» **Directions for this task**
Only the line containing "hfov_deg: 21.5" and those after it, up to the end of the records below, are to be set down, exactly as written.
┌────────
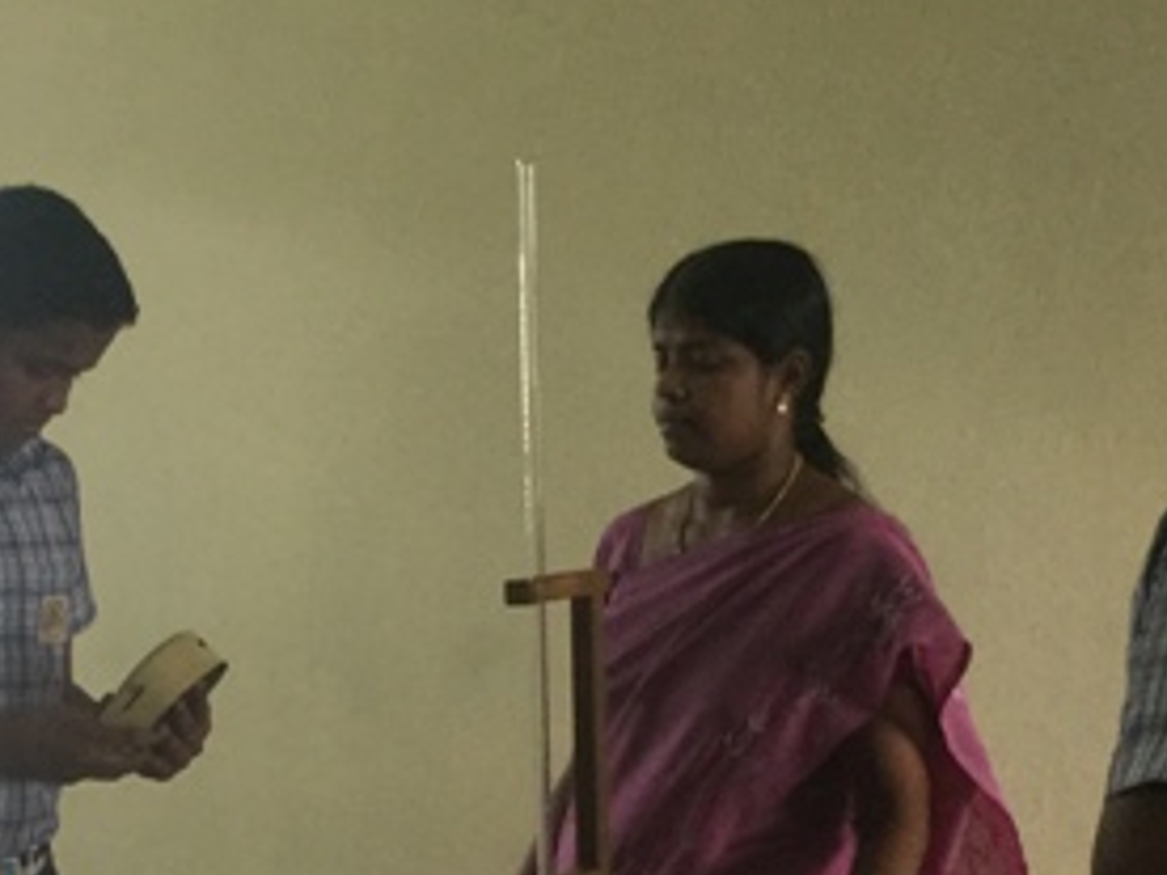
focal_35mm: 90
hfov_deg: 21.5
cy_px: 1014
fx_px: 3034
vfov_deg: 15.9
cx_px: 241
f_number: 2.4
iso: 64
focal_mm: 3.3
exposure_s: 1/33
└────────
» **Reply**
hfov_deg: 21.5
cy_px: 1014
fx_px: 3034
vfov_deg: 15.9
cx_px: 241
f_number: 2.4
iso: 64
focal_mm: 3.3
exposure_s: 1/33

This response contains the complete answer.